Everyone had a role, a significance, an identity, that changed, some, but not too much. And yet they continuously found new ways to relate to each other – The Finer Things Club, Jim’s short stint as manager, Darryl’s promotion from the warehouse.
The Office’s shining glory is that the cast largely remained the same till the end, a feat that is rare in 9 seasons of a live cast show with such a large cast. Save Michael’s exit in Season 7 and Andy’s full incorporation in Season 3 (?). We got to see characters grow and go through life, living, loving and often lamenting.
Jim & Pam – Forever a cute couple; close tie with Whitley and Dwayne. I truly want a man to love me like Jim loves Pam. It was beautiful, intense, and yet mostly healthy and not dramatic. They brought in two cute kids, had some tension, but figured it out. Gotta love it, never overshadowed the rest of the characters.
And then there is Michael. He truly is the best boss. I’ve never been more confident of anything. Michael took care to give his all to his employees, remembered and deeply celebrated their birthdays and life events. Sang happy birthday to Creed even while dehydrated in the middle of the woods and attended Pam’s art show and even bought one of her paintings. He gave his all to the people he loved – and a little bit too much to Jan. Perhaps it was in the midst of my own loneliness that I connected with Michael overcompensating for his. The way he continuously put himself out there. He never let rejection stop him, but only further fuel his desire to share, engage, and connect with those around him. Was he absolutely ridiculous and eccentric? Yes. But somehow he kept his employees engaged (and woefully distracted. how? idk) and selling, maintaining record profits year after year in a declining business. In between his one-liners and inappropriate comments, Michael continuously had nuggets of life and business advice that showed a caring, perceptive leader. As the company was on the edge of bankruptcy, Michael drags everyone through a murder mystery, quietly citing to a reluctant Jim that sometimes people need a distraction to keep them going, for the sake of morale in uncertain times. I’m so happy that in the end Michael has his fairy tale ending.
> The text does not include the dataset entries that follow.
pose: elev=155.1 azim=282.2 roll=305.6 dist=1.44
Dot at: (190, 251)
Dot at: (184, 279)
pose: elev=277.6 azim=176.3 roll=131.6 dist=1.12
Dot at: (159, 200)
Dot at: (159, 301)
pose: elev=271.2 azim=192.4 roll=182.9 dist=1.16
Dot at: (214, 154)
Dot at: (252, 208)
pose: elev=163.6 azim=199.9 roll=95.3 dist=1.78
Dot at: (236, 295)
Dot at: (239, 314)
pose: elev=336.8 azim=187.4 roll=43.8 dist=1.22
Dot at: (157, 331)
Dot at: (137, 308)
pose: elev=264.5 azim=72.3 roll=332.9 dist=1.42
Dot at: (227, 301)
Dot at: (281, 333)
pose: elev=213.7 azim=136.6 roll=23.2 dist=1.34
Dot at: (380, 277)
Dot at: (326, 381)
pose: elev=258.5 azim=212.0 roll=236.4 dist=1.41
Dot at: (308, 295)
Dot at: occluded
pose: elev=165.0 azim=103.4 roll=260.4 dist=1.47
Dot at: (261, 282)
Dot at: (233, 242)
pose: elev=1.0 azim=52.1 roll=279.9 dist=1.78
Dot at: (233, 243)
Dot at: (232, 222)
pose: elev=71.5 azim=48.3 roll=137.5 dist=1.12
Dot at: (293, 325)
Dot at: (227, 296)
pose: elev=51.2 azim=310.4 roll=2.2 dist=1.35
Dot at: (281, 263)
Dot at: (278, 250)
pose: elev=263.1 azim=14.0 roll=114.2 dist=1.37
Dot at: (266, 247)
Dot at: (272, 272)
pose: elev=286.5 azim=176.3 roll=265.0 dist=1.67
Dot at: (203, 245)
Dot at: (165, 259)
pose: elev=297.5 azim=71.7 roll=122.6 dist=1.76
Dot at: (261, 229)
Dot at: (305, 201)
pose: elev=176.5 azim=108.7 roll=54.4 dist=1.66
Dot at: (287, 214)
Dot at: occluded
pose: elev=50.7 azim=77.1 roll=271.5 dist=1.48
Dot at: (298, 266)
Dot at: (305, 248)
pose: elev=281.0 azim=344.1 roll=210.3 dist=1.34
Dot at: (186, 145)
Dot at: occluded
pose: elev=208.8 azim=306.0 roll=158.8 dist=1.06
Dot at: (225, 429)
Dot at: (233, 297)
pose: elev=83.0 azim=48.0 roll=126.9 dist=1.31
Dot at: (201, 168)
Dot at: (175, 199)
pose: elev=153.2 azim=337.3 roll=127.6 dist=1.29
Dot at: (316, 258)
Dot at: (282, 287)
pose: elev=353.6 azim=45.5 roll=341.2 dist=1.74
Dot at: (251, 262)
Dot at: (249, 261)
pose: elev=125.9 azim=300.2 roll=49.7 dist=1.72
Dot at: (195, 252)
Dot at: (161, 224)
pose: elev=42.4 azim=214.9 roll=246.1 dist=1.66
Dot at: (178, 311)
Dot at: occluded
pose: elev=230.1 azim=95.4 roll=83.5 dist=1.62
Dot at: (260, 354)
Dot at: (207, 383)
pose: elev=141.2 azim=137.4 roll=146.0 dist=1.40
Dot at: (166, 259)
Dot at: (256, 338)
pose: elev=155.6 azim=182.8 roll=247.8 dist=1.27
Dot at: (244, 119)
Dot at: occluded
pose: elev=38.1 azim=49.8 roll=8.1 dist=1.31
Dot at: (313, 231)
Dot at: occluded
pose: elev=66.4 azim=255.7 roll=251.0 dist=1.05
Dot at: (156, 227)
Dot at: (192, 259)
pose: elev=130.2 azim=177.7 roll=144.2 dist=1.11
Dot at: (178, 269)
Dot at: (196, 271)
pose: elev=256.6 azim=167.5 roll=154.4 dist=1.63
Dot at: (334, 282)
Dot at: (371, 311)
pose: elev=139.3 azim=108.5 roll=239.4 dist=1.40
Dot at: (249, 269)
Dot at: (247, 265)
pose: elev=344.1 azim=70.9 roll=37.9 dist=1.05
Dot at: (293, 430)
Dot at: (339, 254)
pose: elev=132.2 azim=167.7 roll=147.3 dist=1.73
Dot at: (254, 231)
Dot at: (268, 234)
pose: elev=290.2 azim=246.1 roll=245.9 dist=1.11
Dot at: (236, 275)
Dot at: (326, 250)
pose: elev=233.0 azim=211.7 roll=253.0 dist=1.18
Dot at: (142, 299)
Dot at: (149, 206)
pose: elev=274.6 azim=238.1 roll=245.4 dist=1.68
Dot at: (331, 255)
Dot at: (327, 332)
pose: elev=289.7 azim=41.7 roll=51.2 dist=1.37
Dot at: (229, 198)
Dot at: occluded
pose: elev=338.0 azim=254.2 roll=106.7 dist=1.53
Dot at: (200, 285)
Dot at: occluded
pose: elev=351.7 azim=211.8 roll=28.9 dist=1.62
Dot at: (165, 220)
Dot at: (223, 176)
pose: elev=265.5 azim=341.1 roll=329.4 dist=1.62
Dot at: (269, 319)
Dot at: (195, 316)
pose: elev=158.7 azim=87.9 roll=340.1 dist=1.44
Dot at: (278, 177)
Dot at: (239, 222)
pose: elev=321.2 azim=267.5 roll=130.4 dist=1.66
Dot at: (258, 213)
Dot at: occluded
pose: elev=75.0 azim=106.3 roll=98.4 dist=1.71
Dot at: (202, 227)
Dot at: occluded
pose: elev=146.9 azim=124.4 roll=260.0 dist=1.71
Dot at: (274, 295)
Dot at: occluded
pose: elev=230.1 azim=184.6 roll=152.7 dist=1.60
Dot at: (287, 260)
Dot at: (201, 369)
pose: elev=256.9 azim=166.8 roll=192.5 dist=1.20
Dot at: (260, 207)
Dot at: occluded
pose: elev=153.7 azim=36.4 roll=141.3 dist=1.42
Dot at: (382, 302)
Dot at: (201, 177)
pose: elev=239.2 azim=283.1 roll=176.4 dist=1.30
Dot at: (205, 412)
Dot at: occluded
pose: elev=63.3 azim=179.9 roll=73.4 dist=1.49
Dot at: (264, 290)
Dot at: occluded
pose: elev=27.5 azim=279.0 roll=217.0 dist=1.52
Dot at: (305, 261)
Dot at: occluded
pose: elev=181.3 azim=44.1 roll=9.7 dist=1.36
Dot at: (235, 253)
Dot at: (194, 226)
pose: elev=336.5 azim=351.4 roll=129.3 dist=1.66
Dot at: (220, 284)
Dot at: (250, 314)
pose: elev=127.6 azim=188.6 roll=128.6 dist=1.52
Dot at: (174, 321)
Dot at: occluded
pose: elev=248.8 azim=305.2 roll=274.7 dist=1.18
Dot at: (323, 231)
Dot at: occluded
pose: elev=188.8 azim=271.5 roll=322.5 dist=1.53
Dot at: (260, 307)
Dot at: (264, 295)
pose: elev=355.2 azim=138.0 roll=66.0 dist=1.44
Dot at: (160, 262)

And The Office itself has a fairytale ending that makes the show just that much more perfect. It’s beautiful to see a show pull together all of its loose ends over the course of a season, a wind down that lets the writers reflect and give us an ending that is thought out and relatable. I loved that they addressed the reason for being filmed and were able to reflect on what it meant to have all aspects of their lives documented for nine years. Why this place meant so much and why it was perfect to represent an American story. I bet it was as cathartic for the actors as it was for the writers. Seeing Michael revel in the beauty of his Office family growing and icing their best lives and him living his best life with Holly and kids was the icing on the cake. A brilliant, fantastic, thoughtful ending to a show that will never leave American hearts.
There is beauty in the ordinary, as Pam Beasly-Halpert says. A healthy reminder to ourselves to love the space we’re in and engage with those around us and what they have to teach us.